---------- Given text ----------

Claire Beattie deceives us with fired ceramic painted to look unfired and fragile. The piece is tougher than it looks. Her three figures seated on a waiting-room bench, look at first like characters from a children’s story, but with a painful twist – two have been injured, one missing a foot, the other the lower half of its left leg. There is no choice but to wait. Trains, like hope and disappointment, will come and go indefinitely. The middle character sits on a brown-paper wrapped parcel, perhaps W. G. Sebald’s ‘The Waiting Room’, inspiration for the piece.

Laura Broad’s piece reconstitutes the Bible, in a manner of speaking, maybe a manner of speaking in visual tongues. She spins the pages of an old damaged bible into paper yarn.

Words no longer lay next to each other on the page. Twisted and turned, spun and knitted their past meanings go the way of the maiden name.

Amanda Thompson’s painting at first sight is essentially an abstract image, but are those shapes organisms, the viruses of the title ‘Virus No 1’? Reading the exhibition blurb, we find Irit Rogoff ‘s book ‘Terra Firma – Geographies Visual Culture’ contributing to Thompson’s research. Rogof is Professor of Visual Culture at Goldsmith’s College.Thompson’s concerns in this ‘viral’ piece are with boundaries echoing, notions of displacement and identity.Lynne Bingham’s piece, ‘Widow and Mother’ appropriates an old copy of ‘Vanity Fair’ by William Thackeray. The widow’s past is represented in the open book by pages buttoned together, into which a recess resembling a shallow grave is cut. In it lies a lacemaker’s bobbin. The pages of the future, prefaced with a framed photograph of the widow and her son, remain to be turned. Jane Pitt’s sound piece hints at fear through animal sounds, laughter, the breathing of somebody running? The use of headphones seems not to do justice to the spatial implications of this piece. A gallery setting in which the sound cannot form around us, reduces the experience.

---------- Excerpted records ----------

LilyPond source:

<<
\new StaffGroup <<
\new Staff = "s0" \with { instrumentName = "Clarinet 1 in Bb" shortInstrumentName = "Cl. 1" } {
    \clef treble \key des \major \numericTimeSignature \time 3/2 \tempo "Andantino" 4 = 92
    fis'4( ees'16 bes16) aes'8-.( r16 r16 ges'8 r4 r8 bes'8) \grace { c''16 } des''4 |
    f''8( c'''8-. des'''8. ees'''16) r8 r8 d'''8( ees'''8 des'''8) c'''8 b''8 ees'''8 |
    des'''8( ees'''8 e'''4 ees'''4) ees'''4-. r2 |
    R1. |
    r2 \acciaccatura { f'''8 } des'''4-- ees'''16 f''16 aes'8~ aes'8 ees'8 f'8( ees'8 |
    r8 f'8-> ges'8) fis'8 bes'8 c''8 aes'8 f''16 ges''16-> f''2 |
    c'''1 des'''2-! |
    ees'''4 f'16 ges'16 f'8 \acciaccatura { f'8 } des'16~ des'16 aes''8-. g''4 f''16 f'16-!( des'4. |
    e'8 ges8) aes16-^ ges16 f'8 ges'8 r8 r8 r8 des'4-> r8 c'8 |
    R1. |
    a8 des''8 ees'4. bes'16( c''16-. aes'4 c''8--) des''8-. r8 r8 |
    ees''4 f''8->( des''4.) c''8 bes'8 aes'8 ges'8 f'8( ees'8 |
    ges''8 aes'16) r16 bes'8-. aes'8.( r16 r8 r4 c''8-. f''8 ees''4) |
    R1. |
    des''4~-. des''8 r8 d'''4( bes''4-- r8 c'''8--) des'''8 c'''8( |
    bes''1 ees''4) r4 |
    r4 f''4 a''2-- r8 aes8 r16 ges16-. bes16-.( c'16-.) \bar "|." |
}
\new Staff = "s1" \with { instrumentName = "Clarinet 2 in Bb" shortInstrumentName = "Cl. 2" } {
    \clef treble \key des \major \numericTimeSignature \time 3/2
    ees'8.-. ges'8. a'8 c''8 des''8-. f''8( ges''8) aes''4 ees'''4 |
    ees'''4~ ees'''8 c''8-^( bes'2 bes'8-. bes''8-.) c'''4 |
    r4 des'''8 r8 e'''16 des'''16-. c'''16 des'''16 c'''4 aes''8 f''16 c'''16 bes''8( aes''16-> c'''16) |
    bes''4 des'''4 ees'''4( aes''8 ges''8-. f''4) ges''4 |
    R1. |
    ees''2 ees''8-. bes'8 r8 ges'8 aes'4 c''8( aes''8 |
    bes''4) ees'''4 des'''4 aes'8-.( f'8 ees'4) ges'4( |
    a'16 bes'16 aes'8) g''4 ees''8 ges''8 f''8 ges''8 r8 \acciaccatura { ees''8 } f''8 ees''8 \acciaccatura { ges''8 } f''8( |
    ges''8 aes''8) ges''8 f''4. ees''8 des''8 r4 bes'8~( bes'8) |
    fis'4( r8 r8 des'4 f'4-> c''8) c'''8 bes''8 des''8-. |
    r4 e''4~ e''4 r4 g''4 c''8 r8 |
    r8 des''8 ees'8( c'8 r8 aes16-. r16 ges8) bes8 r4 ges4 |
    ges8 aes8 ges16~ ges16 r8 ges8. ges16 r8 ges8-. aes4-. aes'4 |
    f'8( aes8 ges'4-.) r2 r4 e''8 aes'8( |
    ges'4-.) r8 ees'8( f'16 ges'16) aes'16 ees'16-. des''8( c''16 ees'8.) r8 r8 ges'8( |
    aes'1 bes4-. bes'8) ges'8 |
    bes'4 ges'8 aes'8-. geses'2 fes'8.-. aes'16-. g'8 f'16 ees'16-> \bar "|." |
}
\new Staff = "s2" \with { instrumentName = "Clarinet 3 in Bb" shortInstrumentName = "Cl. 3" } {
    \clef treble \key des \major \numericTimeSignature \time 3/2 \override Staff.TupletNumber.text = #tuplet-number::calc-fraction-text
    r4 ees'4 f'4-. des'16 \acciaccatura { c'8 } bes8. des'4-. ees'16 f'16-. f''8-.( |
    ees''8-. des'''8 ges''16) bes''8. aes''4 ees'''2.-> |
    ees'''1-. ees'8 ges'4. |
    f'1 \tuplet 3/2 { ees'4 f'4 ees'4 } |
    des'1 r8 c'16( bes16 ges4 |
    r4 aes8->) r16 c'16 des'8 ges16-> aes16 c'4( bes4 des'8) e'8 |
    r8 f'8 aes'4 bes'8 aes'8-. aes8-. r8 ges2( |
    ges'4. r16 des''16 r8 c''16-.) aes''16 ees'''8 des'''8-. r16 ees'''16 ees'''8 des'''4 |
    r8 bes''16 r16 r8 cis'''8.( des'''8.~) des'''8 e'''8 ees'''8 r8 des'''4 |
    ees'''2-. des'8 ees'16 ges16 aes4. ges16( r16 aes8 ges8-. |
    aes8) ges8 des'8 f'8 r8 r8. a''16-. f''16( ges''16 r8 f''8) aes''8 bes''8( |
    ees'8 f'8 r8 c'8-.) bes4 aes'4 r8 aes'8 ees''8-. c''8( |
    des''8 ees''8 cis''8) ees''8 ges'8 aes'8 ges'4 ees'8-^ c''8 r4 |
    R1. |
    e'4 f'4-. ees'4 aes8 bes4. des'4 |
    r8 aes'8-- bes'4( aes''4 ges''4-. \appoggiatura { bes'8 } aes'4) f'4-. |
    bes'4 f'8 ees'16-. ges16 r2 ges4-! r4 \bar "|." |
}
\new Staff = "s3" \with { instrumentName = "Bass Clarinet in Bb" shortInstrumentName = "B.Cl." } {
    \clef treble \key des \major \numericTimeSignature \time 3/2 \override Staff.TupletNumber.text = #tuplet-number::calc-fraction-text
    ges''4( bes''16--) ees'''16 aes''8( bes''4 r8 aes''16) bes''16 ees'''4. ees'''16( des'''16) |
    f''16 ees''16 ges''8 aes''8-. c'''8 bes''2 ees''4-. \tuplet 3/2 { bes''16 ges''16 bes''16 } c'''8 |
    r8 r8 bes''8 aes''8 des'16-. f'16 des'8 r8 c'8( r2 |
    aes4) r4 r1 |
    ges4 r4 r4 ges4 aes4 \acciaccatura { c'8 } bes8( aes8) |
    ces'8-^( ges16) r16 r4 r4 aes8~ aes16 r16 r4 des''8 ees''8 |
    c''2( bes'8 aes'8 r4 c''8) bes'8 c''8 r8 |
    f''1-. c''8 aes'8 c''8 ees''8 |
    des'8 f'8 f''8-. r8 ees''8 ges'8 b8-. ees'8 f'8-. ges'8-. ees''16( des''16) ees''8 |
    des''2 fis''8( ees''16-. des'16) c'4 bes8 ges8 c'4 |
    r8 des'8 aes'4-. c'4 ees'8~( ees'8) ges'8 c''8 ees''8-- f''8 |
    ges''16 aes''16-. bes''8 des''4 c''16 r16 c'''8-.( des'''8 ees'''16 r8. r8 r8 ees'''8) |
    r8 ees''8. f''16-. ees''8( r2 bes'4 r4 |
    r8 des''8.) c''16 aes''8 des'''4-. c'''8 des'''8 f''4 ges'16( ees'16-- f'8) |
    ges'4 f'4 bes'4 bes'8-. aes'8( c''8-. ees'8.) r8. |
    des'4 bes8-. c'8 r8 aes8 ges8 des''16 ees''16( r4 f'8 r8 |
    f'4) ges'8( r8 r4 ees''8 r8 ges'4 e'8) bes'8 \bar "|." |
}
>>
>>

----------

◆ Your goal: Write the next part of the exhibition review, starting after its final sentence about Jane Pitt's sound piece. The records are separate material and are not part of the exhibition review.

◆ Response to this exercise:
An tint of loss and nostalgia infuses the show. Rob turner’s pieces reach out to childhood innocence and the myth of the innocent savage, whilst Niki Campbell’s engagement with the maiden name as well as having a real and compelling connection with independent selves looks over the shoulder to a time of innocence prior to the corrupting embrace. ‘The Little Wooden Horse’ of the title, vulnerable and innocent, about to be engulfed by white horses of an oceanic kind waits in ignorance.

What is it that compels in the knitting of words, but a sense of loss? And what yearning might Lynne Bingham’s widow and her son have felt that past pages could be re-turned? The theme reverberates anew through the overturned birdnest in Sara Wickes’ ‘Robin Shoes’. Breughel’s Icarus illustrates that tragedy is simultaneously universal and local; the farmer continues along his own furrow.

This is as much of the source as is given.